The Mets' top pick in the 2006 draft, Mulvey reached Triple-A New Orleans at the end of his first full season and pitched 13 scoreless, walk-less innings, including a playoff start. He was the organization's pitcher of the year and a Futures Gamer as well. Mulvey throws four pitches for strikes and keeps everything down. His fastball, which sits at 87-91 mph and touches 94, features good sink and run. He dominated righthanders, limiting them to a .224 average and no homers. His mid-70s curveball with 11-to-5 break and his low-80s slider both are average pitches, and at times his slider is a put-away offering. His changeup shows signs of being average. His competitiveness makes his whole greater than the sum of his parts. Mulvey has trouble against lefthanders because he can't work them inside easily. At times his changeup is too firm. He has lost 2-3 mph off his fastball from his days at Villanova, but he could gain some of that back as he gets accustomed to the pro workload. He'll open 2008 in Triple-A, but Mulvey could get a look in the rotation by midseason. He projects as a No. 3 or 4 starter.
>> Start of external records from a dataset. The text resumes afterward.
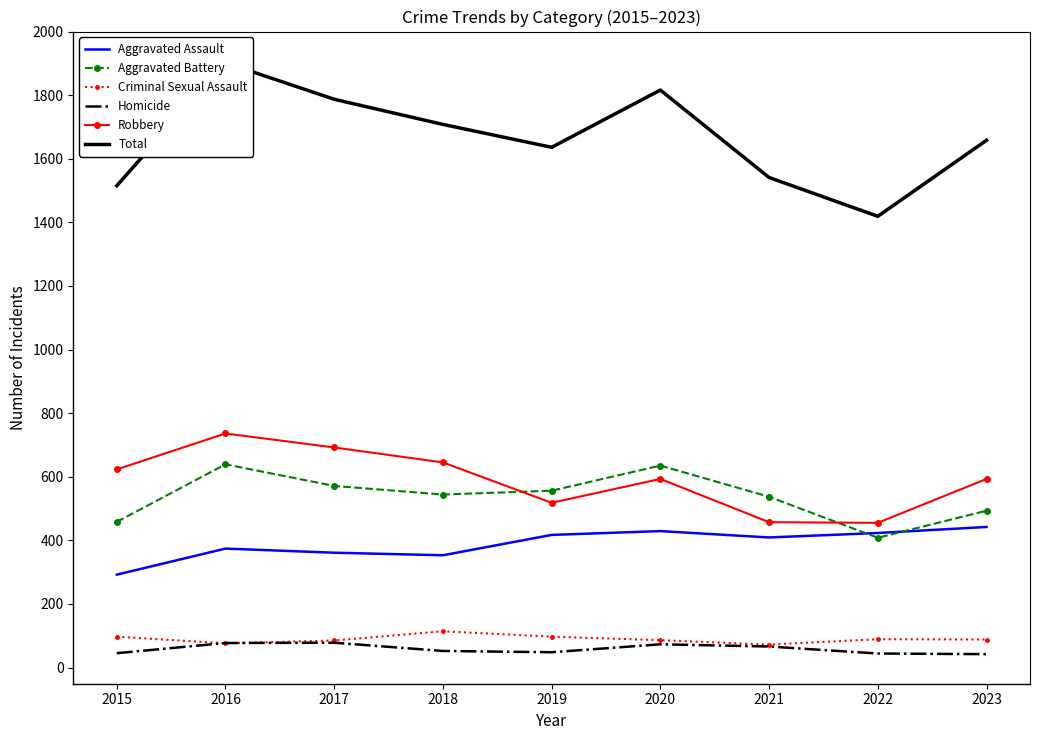

List the labels in order of Homicide value, smallest first.

2023, 2022, 2015, 2019, 2018, 2021, 2020, 2016, 2017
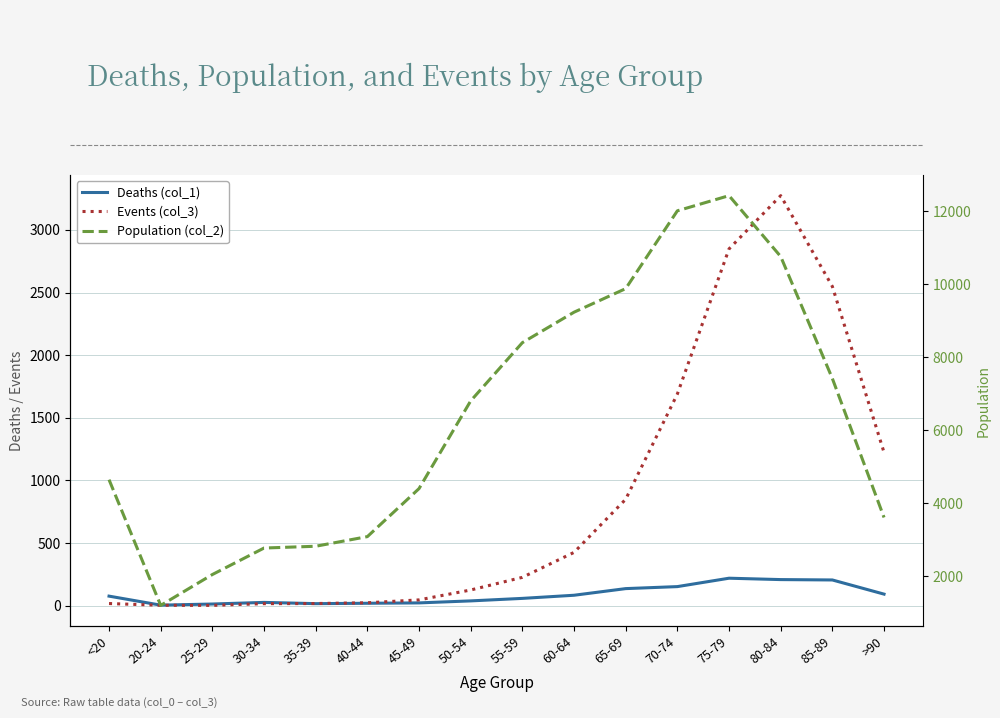

Reading left to right, transcribe all the data shown in this chart.

Deaths (col_1): 77	5	14	27	17	20	23	39	59	84	137	153	220	209	206	93
Events (col_3): 18	4	3	17	18	24	47	126	227	426	850	1690	2848	3273	2548	1224
Population (col_2): 4641	1191	2038	2765	2814	3078	4396	6803	8400	9236	9883	12018	12434	10764	7417	3604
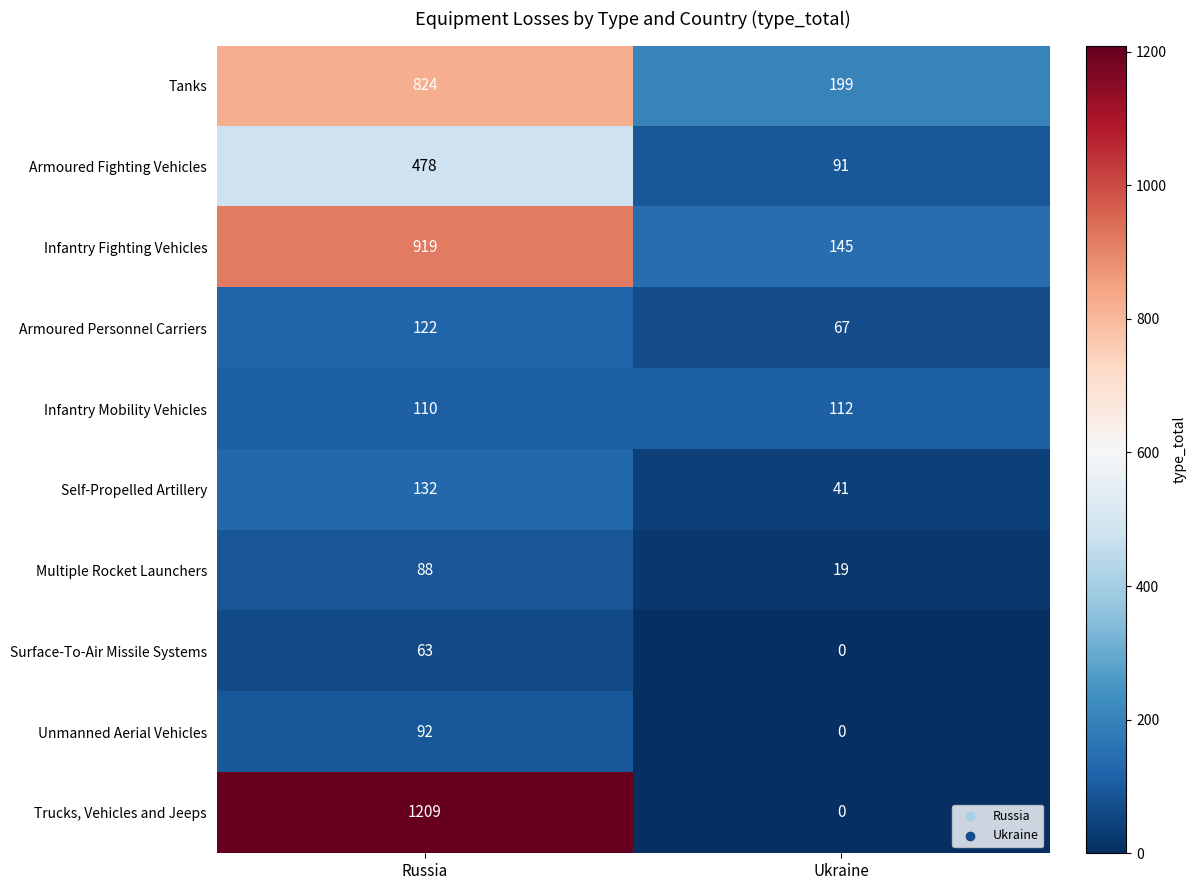

Which label corresponds to the smallest value in the chart?

Ukraine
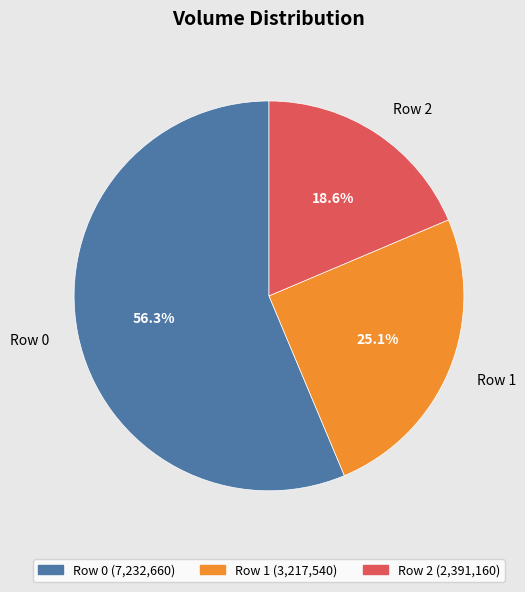

Count the number of slices in the pie.

3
Mulvey's mother was watching a Dwight Gooden start for the Mets when she went into labor with Kevin, so it was only fitting that the club made him its top pick in the 2006 draft. A second-rounder, he signed late for $585,000 but still reached Double-A. Mulvey came to pro ball with a feel for four pitches. His fastball sits at 90-93 mph and touches 96. He has good leverage in his delivery, which allows him to maintain his velocity and might give him more as he matures physically. His 82-84 mph slider has short, late break. He's effective at changing a batter's eye level with his mid-70s curveball. His changeup should at least provide a weapon against lefthanders. He throws from a high three-quarters arm slot with a fluid arm action and little effort. Though he can throw all four of his pitches for strikes, Mulvey's command within the zone needs work. His changeup is still a below-average pitch at this point, and he lacks a true putaway pitch. The Mets believe Mulvey has a chance to have four above-average pitches and could join their rotation in 2008. He may start his first full season in St. Lucie to avoid the cold April climate in Binghamton.
Minor League Top Prospects
Under scrutiny as a key piece of the Johan Santana trade with the Mets, Mulvey met expectations in Triple-A as a poised strike-thrower. While he doesn't overpower batters and profiles more as a No. 3 or 4 starter, he impressed the Twins by locating his fastball and embracing his changeup. Mulvey fills the zone with an 88-92 mph sinker that features good movement around the plate and gets on batters quickly because of natural deception. He's unafraid to throw his slider and change for strikes in any count, though both pitches are average at best. He also employs a slower, low-70s curveball. Because he's slow to the plate and uses a high leg kick to get on top of his breaking pitches, Mulvey is easy to run on. Rochester catchers threw out just 19 percent when he was on the mound, and only Durham's Jeff Niemann was run on more often in the IL.